In all, the Legislature’s 2013-14 session saw the introduction of more than a dozen bills to toughen state OWI laws. The bills drew almost no opposition from lobby groups or at hearings, aside from the Wisconsin Counties Association, which pegged them as “unfunded mandates on county taxpayers.”

State Sen. Tim Carpenter, D-Milwaukee, is dismayed by the Legislature’s failure to pass GOP-backed bills to toughen state penalties for drunken driving: “We blew a golden opportunity.” Photo Jan. 18, 2011. Photo courtesy of the State of Wisconsin.

State Sen. Tim Carpenter, D-Milwaukee, is dismayed by the Legislature’s failure to pass GOP-backed bills to toughen state penalties for drunken driving: “We blew a golden opportunity.” Photo Jan. 18, 2011. Photo courtesy of the State of Wisconsin.

Several bills passed the Assembly in amended form, including one to make all fourth-offense drunken driving a felony. But, with Fitzgerald as gatekeeper, only one penalty-toughening bill received a Senate vote. And that bill, introduced after the initial package by Darling and Ott, had unintended consequences.

The bill, which passed, created mandatory minimum penalties for drivers who cause substantial injury or death in their seventh or subsequent OWI offense. But a drafting error axed existing law allowing charges for simple injury crashes.

“It made (matters) worse,” Carpenter said. “Not only didn’t we pass stiffer penalties, the bill we did pass mucked things up.” He anticipates the need for corrective legislation next session.

Other failed GOP-sponsored bills would have prevented those who lose driving privileges due to OWI offenses from buying or leasing cars and barred those required to install sobriety-checking ignition interlock devices on their own cars from driving any vehicle without it.

Also going down in flames were Democrat-sponsored bills to require interlock devices for all OWI offenses, impound the vehicle registration plates of repeat offenders, and make first-offense drunken driving a crime in Wisconsin, as it is in every other state.

Bradley Erickson was convicted for homicide by drunken driving for a crash that killed three people on a highway near Madison. Erickson was sentenced to 13 years in prison and 15 years of extended supervision. His lawyer attributed the Iraq veteran\’s decision to get behind the wheel drunk to post-traumatic stress disorder. Photo Oct. 11, 2010. Photo by Ed Treleven / Wisconsin State Journal.

**Request A**
Write out the records line for line, all of them, leaving the pictures out.

**Record excerpts**
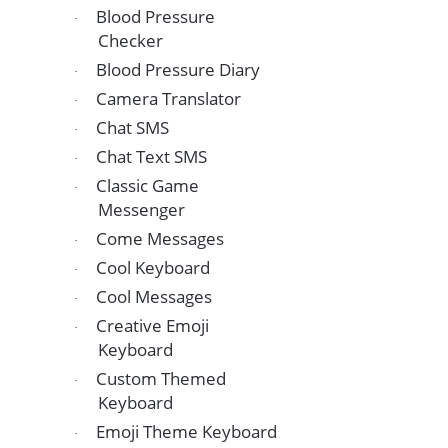
Blood Pressure
·
Checker
Blood Pressure Diary
·
Camera Translator
·
Chat SMS
·
Chat Text SMS
·
Classic Game
·
Messenger
Come Messages
·
Cool Keyboard
·
Cool Messages
·
Creative Emoji
·
Keyboard
Custom Themed
·
Keyboard
Emoji Theme Keyboard
·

**Request B**
Edit the passage of the Wisconsin drunken-driving article starting with "Other failed GOP-sponsored" and going on through "vehicle without it.", putting "renting" in place of "leasing".

**Task output A**
Blood Pressure
·
Checker
Blood Pressure Diary
·
Camera Translator
·
Chat SMS
·
Chat Text SMS
·
Classic Game
·
Messenger
Come Messages
·
Cool Keyboard
·
Cool Messages
·
Creative Emoji
·
Keyboard
Custom Themed
·
Keyboard
Emoji Theme Keyboard
·

**Task output B**
Other failed GOP-sponsored bills would have prevented those who lose driving privileges due to OWI offenses from buying or renting cars and barred those required to install sobriety-checking ignition interlock devices on their own cars from driving any vehicle without it.